Research Resources for Students

This is a compilation of different resources. Some of them may contradict each other. My hope is that you don't follow these as a dogma (except the one about using version control) but as something that will help you develop your own way. Things in bold are extra helpful

Coding

Use version control - Git if you're working with me. Seriously. For LaTeX, for Matlab, for absolutely anything in text format. Extra points if you back up online. Accidents happen. Things break.

Writing papers
Managing papers and references

Once you go beyond 4-5 papers, it becomes unwieldly to manipulate PDFs directly, especially if you are additionally writing a manuscript that references literature. My choice of reference manager is Zotero, because it is free and portable.

Posters

Poster presentation involves a visual (a poster) displayed among othe poster submissions. You typically give your presentation over and over, with 2-5 people at the time, in a conversational manner.

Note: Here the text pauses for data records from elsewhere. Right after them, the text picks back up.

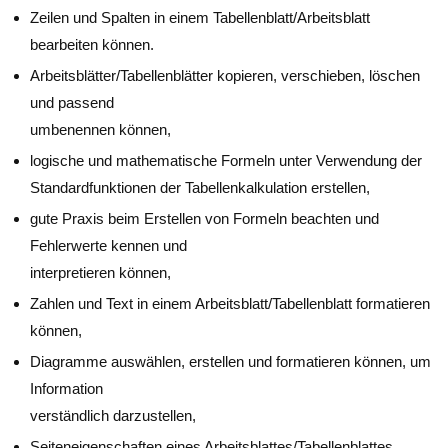
Zeilen und Spalten in einem Tabellenblatt/Arbeitsblatt
bearbeiten können.
Arbeitsblätter/Tabellenblätter kopieren, verschieben, löschen
und passend
umbenennen können,
logische und mathematische Formeln unter Verwendung der
Standardfunktionen der Tabellenkalkulation erstellen,
gute Praxis beim Erstellen von Formeln beachten und
Fehlerwerte kennen und
interpretieren können,
Zahlen und Text in einem Arbeitsblatt/Tabellenblatt formatieren
können,
Diagramme auswählen, erstellen und formatieren können, um
Information
verständlich darzustellen,
Seiteneigenschaften eines Arbeitsblattes/Tabellenblattes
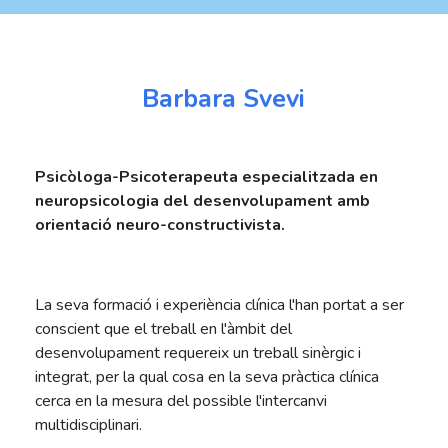
Barbara Svevi
Psicòloga-Psicoterapeuta especialitzada en
neuropsicologia del desenvolupament amb
orientació neuro-constructivista.
La seva formació i experiència clínica l'han portat a ser
conscient que el treball en l'àmbit del
desenvolupament requereix un treball sinèrgic i
integrat, per la qual cosa en la seva pràctica clínica
cerca en la mesura del possible l'intercanvi
multidisciplinari.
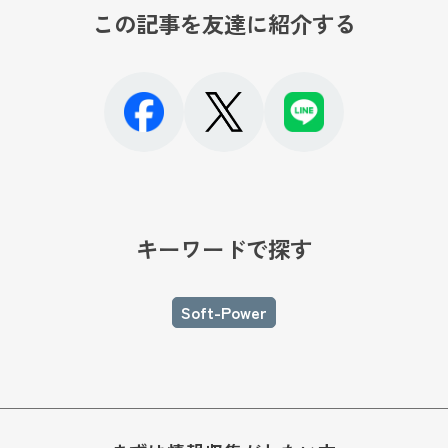
この記事を友達に紹介する
キーワードで探す
Soft-Power
お問い合わせ・購入のご案内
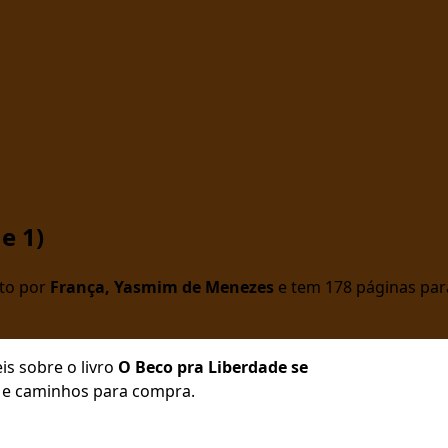
e 1)
ito por
França, Yasmim de Menezes
e tem 178 páginas para
is sobre o livro
O Beco pra Liberdade se
ra e caminhos para compra.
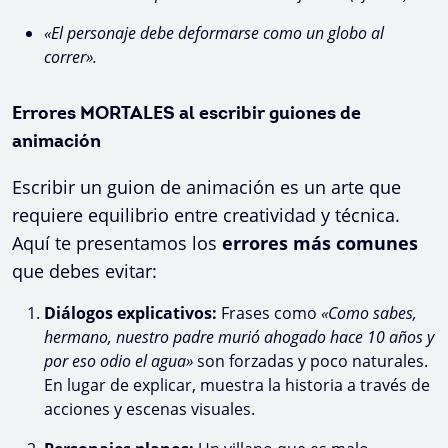
«El personaje debe deformarse como un globo al
correr».
Errores MORTALES al escribir guiones de
animación
Escribir un guion de animación es un arte que
requiere equilibrio entre creatividad y técnica.
Aquí te presentamos los
errores más comunes
que debes evitar:
Diálogos explicativos:
Frases como
«Como sabes,
hermano, nuestro padre murió ahogado hace 10 años y
por eso odio el agua»
son forzadas y poco naturales.
En lugar de explicar, muestra la historia a través de
acciones y escenas visuales.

For most purposes, posters created in Powerpoint or Keynote are good enough. If you are putting a lot of equations into your poster, then perhaps using LaTeX is preferred

Talks

My suggestion is to use Keynote (Mac), PowerPoint (Win), or Google Slides for most talks that have an occasional equation. For notation-heavier presentations, the obvious choice is LaTeX with Beamer.

Websites

Graduate students should have a research website. Nothing too fancy is needed at this point, but a bit about your research, courses you have taught, etc. is helpful, especially if you're considering career in academia.

  • My website is built using jemdoc. It is extremely easy to use effectively.